TESTO ESTRATTO>

>>>>>

Pordenonelegge 2022: Un’opera d’arte, una poesia. Due inediti di Maurizio Cucchi

Pordenonelegge 2022: Un’opera d’arte, una poesia. Due inediti di Maurizio Cucchi
 
 

Venerdì 16 settembre 2022

A cura di Elisa Longo

 
 

Durante Pordenonelegge in un teatro Capitol gremito, il poeta Maurizio Cucchi e il critico d’arte Flavio Caroli hanno dato vita a un interessante dialogo tra arte e poesia.

Maurizio Cucchi ha scelto sette opere d’arte contenute nel libro di Flavio Caroli e ha composto sette inediti seguendo la suggestione che ciascuna opera ha suscitato in lui. Pubblichiamo due inediti di Cucchi per sua gentile concessione e ringraziamo.

La serata si è rivelata un incontro d’arte nell’arte, partecipata e coinvolgente. Come ha sottolineato in apertura Maurizio Cucchi “Un altro aspetto che è molto importante e che è stato trascurato, è la fratellanza che storicamente c’è sempre stata tra chi fa dell’arte, in questo caso tra la pittura e chi scrive dei versi. I poeti sono sempre stati amici di pittori e di artisti, erano appartenenti a uno stesso mondo che aveva degli strumenti espressivi di diverso genere, ma che si trovavano con estrema naturalezza insieme”.

<<<<<

DATI ESTRATTI>
>>>>>

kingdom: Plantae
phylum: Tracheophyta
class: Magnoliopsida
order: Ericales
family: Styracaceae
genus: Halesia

<<<<<

COSA CHIEDE> Nel testo estratto sulla serata di Pordenonelegge, quante opere d'arte del libro di Flavio Caroli ha scelto Maurizio Cucchi?

RISPOSTA COMPLETA> Sette opere d'arte.